Please return every line of the material below verbatim, with no changes of any kind.

Data items
◇ ◇ ◇ ◇ ◇ ◇ ◇
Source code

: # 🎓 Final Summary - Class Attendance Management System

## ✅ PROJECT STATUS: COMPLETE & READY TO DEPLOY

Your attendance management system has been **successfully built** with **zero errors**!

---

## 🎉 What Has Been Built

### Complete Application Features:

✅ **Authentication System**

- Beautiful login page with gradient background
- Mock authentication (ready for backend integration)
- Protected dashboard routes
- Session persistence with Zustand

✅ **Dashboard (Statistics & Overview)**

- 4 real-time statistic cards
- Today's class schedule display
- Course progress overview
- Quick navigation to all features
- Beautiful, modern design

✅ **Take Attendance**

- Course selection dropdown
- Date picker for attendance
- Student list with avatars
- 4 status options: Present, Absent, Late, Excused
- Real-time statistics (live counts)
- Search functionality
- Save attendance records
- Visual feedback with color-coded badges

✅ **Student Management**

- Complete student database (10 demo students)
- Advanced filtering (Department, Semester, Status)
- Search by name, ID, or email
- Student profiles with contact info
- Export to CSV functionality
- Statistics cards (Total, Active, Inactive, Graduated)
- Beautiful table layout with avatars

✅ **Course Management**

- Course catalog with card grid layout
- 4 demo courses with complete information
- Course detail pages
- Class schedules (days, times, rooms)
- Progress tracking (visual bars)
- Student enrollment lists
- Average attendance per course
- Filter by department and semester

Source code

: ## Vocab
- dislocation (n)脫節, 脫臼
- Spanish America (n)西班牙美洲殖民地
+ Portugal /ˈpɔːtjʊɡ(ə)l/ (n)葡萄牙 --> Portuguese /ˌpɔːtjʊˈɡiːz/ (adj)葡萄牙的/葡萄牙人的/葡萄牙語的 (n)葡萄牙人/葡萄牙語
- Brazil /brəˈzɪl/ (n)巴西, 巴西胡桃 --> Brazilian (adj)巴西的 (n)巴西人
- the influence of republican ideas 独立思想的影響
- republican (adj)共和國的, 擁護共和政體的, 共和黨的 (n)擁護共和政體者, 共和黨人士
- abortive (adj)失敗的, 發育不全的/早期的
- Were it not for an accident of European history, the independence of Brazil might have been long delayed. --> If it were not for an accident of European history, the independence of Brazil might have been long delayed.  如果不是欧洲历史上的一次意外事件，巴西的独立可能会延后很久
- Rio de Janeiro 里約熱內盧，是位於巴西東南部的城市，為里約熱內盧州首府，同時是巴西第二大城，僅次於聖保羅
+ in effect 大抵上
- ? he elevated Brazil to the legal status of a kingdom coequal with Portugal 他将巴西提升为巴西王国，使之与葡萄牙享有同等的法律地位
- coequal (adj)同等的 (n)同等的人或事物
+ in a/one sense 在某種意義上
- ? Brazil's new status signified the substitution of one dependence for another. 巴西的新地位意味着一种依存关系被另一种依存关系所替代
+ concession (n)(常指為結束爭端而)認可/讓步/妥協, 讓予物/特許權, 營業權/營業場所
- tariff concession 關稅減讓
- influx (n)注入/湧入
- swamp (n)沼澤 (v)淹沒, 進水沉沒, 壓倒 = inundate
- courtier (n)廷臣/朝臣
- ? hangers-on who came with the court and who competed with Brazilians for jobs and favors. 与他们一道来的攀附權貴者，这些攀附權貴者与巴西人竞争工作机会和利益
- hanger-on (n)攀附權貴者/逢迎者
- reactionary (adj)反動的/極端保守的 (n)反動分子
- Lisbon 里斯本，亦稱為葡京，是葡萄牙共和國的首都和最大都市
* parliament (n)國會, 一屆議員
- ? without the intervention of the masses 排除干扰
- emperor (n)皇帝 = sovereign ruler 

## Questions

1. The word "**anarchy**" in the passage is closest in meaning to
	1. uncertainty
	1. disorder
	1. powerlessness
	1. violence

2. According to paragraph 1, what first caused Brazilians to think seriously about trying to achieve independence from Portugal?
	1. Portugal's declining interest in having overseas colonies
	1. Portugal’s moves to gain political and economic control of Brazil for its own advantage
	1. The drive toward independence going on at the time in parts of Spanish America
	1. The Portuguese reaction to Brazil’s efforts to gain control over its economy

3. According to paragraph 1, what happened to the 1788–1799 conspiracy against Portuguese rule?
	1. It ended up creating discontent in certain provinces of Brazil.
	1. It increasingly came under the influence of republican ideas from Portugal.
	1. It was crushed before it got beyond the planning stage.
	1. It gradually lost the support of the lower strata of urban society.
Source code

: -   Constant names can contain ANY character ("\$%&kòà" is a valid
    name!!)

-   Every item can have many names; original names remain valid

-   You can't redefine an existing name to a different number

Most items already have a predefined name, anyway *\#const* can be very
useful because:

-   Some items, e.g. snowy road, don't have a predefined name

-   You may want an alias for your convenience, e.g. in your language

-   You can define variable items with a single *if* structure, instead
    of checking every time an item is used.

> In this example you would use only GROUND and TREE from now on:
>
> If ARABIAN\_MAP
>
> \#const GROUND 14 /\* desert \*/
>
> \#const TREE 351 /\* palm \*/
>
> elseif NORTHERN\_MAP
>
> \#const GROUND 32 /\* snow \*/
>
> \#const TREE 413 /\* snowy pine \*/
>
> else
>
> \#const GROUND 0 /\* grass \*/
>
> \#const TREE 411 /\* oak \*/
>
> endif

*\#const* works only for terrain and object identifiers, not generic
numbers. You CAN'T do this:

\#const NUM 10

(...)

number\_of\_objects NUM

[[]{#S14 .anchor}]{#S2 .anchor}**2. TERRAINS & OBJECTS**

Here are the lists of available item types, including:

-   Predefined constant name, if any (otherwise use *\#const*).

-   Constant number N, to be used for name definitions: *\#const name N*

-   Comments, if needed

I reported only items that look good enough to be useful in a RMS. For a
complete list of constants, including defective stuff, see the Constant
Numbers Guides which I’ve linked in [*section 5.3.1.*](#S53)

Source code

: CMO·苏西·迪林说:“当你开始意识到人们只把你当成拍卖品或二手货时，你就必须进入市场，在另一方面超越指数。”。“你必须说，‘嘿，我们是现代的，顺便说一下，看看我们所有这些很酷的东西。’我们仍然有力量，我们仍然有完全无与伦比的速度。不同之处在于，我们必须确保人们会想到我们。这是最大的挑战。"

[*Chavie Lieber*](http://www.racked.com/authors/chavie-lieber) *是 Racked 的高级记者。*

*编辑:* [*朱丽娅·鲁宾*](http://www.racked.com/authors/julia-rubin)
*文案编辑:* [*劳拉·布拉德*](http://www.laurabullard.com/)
◇ ◇ ◇ ◇ ◇ ◇ ◇
RESPONSE TO THE EXERCISE:
Source code

: # 🎓 Final Summary - Class Attendance Management System

## ✅ PROJECT STATUS: COMPLETE & READY TO DEPLOY

Your attendance management system has been **successfully built** with **zero errors**!

---

## 🎉 What Has Been Built

### Complete Application Features:

✅ **Authentication System**

- Beautiful login page with gradient background
- Mock authentication (ready for backend integration)
- Protected dashboard routes
- Session persistence with Zustand

✅ **Dashboard (Statistics & Overview)**

- 4 real-time statistic cards
- Today's class schedule display
- Course progress overview
- Quick navigation to all features
- Beautiful, modern design

✅ **Take Attendance**

- Course selection dropdown
- Date picker for attendance
- Student list with avatars
- 4 status options: Present, Absent, Late, Excused
- Real-time statistics (live counts)
- Search functionality
- Save attendance records
- Visual feedback with color-coded badges

✅ **Student Management**

- Complete student database (10 demo students)
- Advanced filtering (Department, Semester, Status)
- Search by name, ID, or email
- Student profiles with contact info
- Export to CSV functionality
- Statistics cards (Total, Active, Inactive, Graduated)
- Beautiful table layout with avatars

✅ **Course Management**

- Course catalog with card grid layout
- 4 demo courses with complete information
- Course detail pages
- Class schedules (days, times, rooms)
- Progress tracking (visual bars)
- Student enrollment lists
- Average attendance per course
- Filter by department and semester

Source code

: ## Vocab
- dislocation (n)脫節, 脫臼
- Spanish America (n)西班牙美洲殖民地
+ Portugal /ˈpɔːtjʊɡ(ə)l/ (n)葡萄牙 --> Portuguese /ˌpɔːtjʊˈɡiːz/ (adj)葡萄牙的/葡萄牙人的/葡萄牙語的 (n)葡萄牙人/葡萄牙語
- Brazil /brəˈzɪl/ (n)巴西, 巴西胡桃 --> Brazilian (adj)巴西的 (n)巴西人
- the influence of republican ideas 独立思想的影響
- republican (adj)共和國的, 擁護共和政體的, 共和黨的 (n)擁護共和政體者, 共和黨人士
- abortive (adj)失敗的, 發育不全的/早期的
- Were it not for an accident of European history, the independence of Brazil might have been long delayed. --> If it were not for an accident of European history, the independence of Brazil might have been long delayed.  如果不是欧洲历史上的一次意外事件，巴西的独立可能会延后很久
- Rio de Janeiro 里約熱內盧，是位於巴西東南部的城市，為里約熱內盧州首府，同時是巴西第二大城，僅次於聖保羅
+ in effect 大抵上
- ? he elevated Brazil to the legal status of a kingdom coequal with Portugal 他将巴西提升为巴西王国，使之与葡萄牙享有同等的法律地位
- coequal (adj)同等的 (n)同等的人或事物
+ in a/one sense 在某種意義上
- ? Brazil's new status signified the substitution of one dependence for another. 巴西的新地位意味着一种依存关系被另一种依存关系所替代
+ concession (n)(常指為結束爭端而)認可/讓步/妥協, 讓予物/特許權, 營業權/營業場所
- tariff concession 關稅減讓
- influx (n)注入/湧入
- swamp (n)沼澤 (v)淹沒, 進水沉沒, 壓倒 = inundate
- courtier (n)廷臣/朝臣
- ? hangers-on who came with the court and who competed with Brazilians for jobs and favors. 与他们一道来的攀附權貴者，这些攀附權貴者与巴西人竞争工作机会和利益
- hanger-on (n)攀附權貴者/逢迎者
- reactionary (adj)反動的/極端保守的 (n)反動分子
- Lisbon 里斯本，亦稱為葡京，是葡萄牙共和國的首都和最大都市
* parliament (n)國會, 一屆議員
- ? without the intervention of the masses 排除干扰
- emperor (n)皇帝 = sovereign ruler 

## Questions

1. The word "**anarchy**" in the passage is closest in meaning to
	1. uncertainty
	1. disorder
	1. powerlessness
	1. violence

2. According to paragraph 1, what first caused Brazilians to think seriously about trying to achieve independence from Portugal?
	1. Portugal's declining interest in having overseas colonies
	1. Portugal’s moves to gain political and economic control of Brazil for its own advantage
	1. The drive toward independence going on at the time in parts of Spanish America
	1. The Portuguese reaction to Brazil’s efforts to gain control over its economy

3. According to paragraph 1, what happened to the 1788–1799 conspiracy against Portuguese rule?
	1. It ended up creating discontent in certain provinces of Brazil.
	1. It increasingly came under the influence of republican ideas from Portugal.
	1. It was crushed before it got beyond the planning stage.
	1. It gradually lost the support of the lower strata of urban society.
Source code

: -   Constant names can contain ANY character ("\$%&kòà" is a valid
    name!!)

-   Every item can have many names; original names remain valid

-   You can't redefine an existing name to a different number

Most items already have a predefined name, anyway *\#const* can be very
useful because:

-   Some items, e.g. snowy road, don't have a predefined name

-   You may want an alias for your convenience, e.g. in your language

-   You can define variable items with a single *if* structure, instead
    of checking every time an item is used.

> In this example you would use only GROUND and TREE from now on:
>
> If ARABIAN\_MAP
>
> \#const GROUND 14 /\* desert \*/
>
> \#const TREE 351 /\* palm \*/
>
> elseif NORTHERN\_MAP
>
> \#const GROUND 32 /\* snow \*/
>
> \#const TREE 413 /\* snowy pine \*/
>
> else
>
> \#const GROUND 0 /\* grass \*/
>
> \#const TREE 411 /\* oak \*/
>
> endif

*\#const* works only for terrain and object identifiers, not generic
numbers. You CAN'T do this:

\#const NUM 10

(...)

number\_of\_objects NUM

[[]{#S14 .anchor}]{#S2 .anchor}**2. TERRAINS & OBJECTS**

Here are the lists of available item types, including:

-   Predefined constant name, if any (otherwise use *\#const*).

-   Constant number N, to be used for name definitions: *\#const name N*

-   Comments, if needed

I reported only items that look good enough to be useful in a RMS. For a
complete list of constants, including defective stuff, see the Constant
Numbers Guides which I’ve linked in [*section 5.3.1.*](#S53)

Source code

: CMO·苏西·迪林说:“当你开始意识到人们只把你当成拍卖品或二手货时，你就必须进入市场，在另一方面超越指数。”。“你必须说，‘嘿，我们是现代的，顺便说一下，看看我们所有这些很酷的东西。’我们仍然有力量，我们仍然有完全无与伦比的速度。不同之处在于，我们必须确保人们会想到我们。这是最大的挑战。"

[*Chavie Lieber*](http://www.racked.com/authors/chavie-lieber) *是 Racked 的高级记者。*

*编辑:* [*朱丽娅·鲁宾*](http://www.racked.com/authors/julia-rubin)
*文案编辑:* [*劳拉·布拉德*](http://www.laurabullard.com/)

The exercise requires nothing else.